New version will work with storage devices from IBM rivals

See correction below

SAN FRANCISCO – IBM Corp. next month will release a new version of its TotalStorage SAN (storage area network) File System Software designed to work with a wider variety of new server and storage environments.

Unlike previous versions of the SAN File System, which supported only IBM products, Version 2.1 will work with storage devices from IBM rivals including EMC Corp. Hewlett-Packard Co., and Hitachi Data Systems Corp. It will also now support the Red Hat Inc. Linux Enterprise Server 3.0 and Sun Microsystems Inc.’s Solaris 9 operating systems.
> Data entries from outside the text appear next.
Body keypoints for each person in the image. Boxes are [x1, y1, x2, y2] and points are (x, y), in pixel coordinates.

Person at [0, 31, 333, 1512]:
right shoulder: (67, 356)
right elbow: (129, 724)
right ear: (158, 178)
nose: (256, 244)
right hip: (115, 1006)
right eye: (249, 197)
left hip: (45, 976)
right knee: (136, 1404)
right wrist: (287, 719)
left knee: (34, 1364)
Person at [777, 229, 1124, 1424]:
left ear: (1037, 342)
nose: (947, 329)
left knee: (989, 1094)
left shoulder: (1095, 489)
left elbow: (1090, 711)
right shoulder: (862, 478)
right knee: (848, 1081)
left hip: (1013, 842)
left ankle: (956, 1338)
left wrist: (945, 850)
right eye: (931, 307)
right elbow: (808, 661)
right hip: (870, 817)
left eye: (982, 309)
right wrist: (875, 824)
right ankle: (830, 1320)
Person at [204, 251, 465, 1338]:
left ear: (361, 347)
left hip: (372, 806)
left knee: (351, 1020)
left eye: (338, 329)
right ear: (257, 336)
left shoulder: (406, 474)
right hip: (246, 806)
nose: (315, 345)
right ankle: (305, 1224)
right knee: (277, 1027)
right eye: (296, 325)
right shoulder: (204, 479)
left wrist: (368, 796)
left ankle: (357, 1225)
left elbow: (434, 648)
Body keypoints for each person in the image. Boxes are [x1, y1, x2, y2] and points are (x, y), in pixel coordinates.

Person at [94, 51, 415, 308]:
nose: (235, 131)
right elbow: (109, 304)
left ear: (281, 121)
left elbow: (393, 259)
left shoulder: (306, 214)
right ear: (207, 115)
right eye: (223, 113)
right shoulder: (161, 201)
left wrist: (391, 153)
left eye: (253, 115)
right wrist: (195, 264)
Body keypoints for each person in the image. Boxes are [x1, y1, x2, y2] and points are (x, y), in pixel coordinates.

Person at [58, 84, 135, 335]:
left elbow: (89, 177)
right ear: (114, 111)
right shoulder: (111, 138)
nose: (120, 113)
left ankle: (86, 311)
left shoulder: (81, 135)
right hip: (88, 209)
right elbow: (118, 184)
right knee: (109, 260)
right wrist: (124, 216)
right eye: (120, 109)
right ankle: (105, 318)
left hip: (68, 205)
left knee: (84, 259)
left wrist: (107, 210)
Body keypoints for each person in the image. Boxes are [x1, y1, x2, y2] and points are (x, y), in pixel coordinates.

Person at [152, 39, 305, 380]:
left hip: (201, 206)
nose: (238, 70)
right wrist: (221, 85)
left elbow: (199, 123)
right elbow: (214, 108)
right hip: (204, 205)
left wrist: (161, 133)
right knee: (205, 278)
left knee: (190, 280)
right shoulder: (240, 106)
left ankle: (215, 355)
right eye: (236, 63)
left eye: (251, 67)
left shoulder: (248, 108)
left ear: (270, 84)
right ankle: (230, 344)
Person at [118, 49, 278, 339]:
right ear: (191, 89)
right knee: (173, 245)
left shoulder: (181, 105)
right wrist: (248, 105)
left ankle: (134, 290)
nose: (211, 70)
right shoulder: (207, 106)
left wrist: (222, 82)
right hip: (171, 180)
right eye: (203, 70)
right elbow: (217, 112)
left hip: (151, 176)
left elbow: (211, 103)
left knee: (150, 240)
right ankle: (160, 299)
The software, which will begin shipping on June 29, has also been enhanced to allow customers to move data from one device to another without disrupting their server operating systems, said Jeff Barnett, [cq] the manager of IBM’s storage software strategy. “The environment itself is designed so that it isolates your server environment from your storage environment,” he said.

Researchers at IBM’s Almaden Research Lab spent more than six years working on the SAN File System before it was first released in the fall of 2003, IBM said.

SAN file systems are useful for companies looking to provide a number of different servers with identical views of data on the network, said Arun Taneja, founder of storage industry research firm Taneja Group. “This kind of stuff comes into play where there are large amounts of data, you have heterogeneous server environments, and you have the need for several servers to work with each other on a particular application,” he said.

The Ohio Supercomputer Center has been working since mid-January on implementing the SAN File System on 520T bytes of storage it is using for a variety of high-performance computing tasks. The center decided to use IBM’s software because of it could be used by a large number of systems and with a large amount of storage, said Leslie Southern, the director for high-performance computing at the center. 

Though the center is using the SAN File System exclusively on IBM FAStT900 and FAStT600 storage servers right now, version 2.1 might change that, she said. “We have a heterogeneous environment as far as computing goes,” she said. “It gives us more flexibility in choosing the appropriate equipment.”

Version 2.1 of the SAN File System will be available stand-alone, or as a free upgrade to existing customers on June 29. Pricing for the software will remain unchanged, IBM said. There will be a US$10,000 per processor licensing fee for the File System’s Metadata Server, and customers will pay a $5,000 per processor usage charge for application servers that use the file system.

Correction: In this article, the origin of IBM Corp.’s SAN File System was originally incorrect.